Brenda had always tried to co-opt Brian’s toys and clothes—a habit that would invariably initiate fights. “There were knock-down-drag-out wrestling matches all the time,” Janet says. “Brian was a weakling compared to Brenda. She was wiry. More often than not, Brenda won. Poor Brian felt so bad getting beat up by a girl.”
Ron and Janet were troubled by Brenda’s masculine behavior, but having been admonished by Dr. Money not to entertain any doubts about their daughter, they felt that to do so would only increase the problem. Instead they tried to focus on those moments when Brenda’s behavior could be construed as stereotypically feminine. “She could be sort of feminine sometimes, when she wanted to please me,” Janet says. “She’d be less rough, keep herself clean and tidy, and help a little bit in the kitchen.”
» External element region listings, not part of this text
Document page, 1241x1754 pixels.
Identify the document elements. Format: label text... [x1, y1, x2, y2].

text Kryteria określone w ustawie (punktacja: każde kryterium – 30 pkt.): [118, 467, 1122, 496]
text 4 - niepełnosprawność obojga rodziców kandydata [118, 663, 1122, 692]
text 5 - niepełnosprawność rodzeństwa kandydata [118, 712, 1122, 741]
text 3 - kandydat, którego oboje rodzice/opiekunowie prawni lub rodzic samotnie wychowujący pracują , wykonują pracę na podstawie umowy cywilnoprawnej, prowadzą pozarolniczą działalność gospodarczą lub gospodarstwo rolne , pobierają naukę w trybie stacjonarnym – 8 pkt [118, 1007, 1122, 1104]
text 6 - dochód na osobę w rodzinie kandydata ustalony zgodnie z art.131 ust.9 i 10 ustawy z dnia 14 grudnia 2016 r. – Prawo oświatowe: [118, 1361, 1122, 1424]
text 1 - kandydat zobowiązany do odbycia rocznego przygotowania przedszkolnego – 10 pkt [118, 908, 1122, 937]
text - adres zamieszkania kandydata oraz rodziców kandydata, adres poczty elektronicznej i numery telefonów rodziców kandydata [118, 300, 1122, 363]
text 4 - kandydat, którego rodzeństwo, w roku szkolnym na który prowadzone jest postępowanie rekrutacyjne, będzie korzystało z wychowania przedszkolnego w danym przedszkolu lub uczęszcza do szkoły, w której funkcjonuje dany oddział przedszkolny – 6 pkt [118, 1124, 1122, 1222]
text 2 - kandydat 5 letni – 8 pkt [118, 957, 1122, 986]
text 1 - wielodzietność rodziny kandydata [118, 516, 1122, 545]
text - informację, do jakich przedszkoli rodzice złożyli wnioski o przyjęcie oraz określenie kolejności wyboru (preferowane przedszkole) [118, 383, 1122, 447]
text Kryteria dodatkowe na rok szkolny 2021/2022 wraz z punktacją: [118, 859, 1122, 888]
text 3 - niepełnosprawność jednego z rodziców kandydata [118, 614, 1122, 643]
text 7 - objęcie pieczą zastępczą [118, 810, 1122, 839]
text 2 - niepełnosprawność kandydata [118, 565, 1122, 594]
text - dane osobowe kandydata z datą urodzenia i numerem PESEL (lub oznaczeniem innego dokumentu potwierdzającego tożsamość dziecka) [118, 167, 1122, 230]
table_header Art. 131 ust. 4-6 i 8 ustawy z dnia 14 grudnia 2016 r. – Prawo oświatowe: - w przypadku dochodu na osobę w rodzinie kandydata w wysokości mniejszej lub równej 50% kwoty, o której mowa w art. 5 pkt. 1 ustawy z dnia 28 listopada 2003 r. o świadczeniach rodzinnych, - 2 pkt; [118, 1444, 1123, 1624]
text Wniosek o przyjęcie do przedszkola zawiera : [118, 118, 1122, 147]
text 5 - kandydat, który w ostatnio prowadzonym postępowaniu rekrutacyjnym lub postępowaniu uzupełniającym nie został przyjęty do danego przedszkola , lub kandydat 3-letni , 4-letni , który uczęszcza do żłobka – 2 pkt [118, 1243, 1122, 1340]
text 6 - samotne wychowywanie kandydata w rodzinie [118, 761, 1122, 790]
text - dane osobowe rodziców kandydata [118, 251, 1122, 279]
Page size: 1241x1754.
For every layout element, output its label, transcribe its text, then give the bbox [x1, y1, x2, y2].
In her letters to Dr. Money describing Brenda’s progress, Janet made sure to emphasize those moments so that the psychologist would know that Janet and Ron were doing everything they could to implement his plans. She also informed Money of their daughter’s masculine leanings, but the psychologist assured her that this was mere “tomboyism.” This was an explanation that Janet found comforting, and she would cling to it for many years to come. “I have seen all kinds of women in my life,” she says, “and some of them, you’d swear they were men. So I thought, Well, maybe it won’t be a problem, because there are lots of women who aren’t very effeminate. Maybe it could work. I wanted it to work.”
Ron’s and Janet’s parents were struck by Brenda’s behavior. “When a girl would come to play with her,” says Ron’s mother, Helen, “she would not play like a girl, and then she would say to her mother that she wanted the girl to go home.”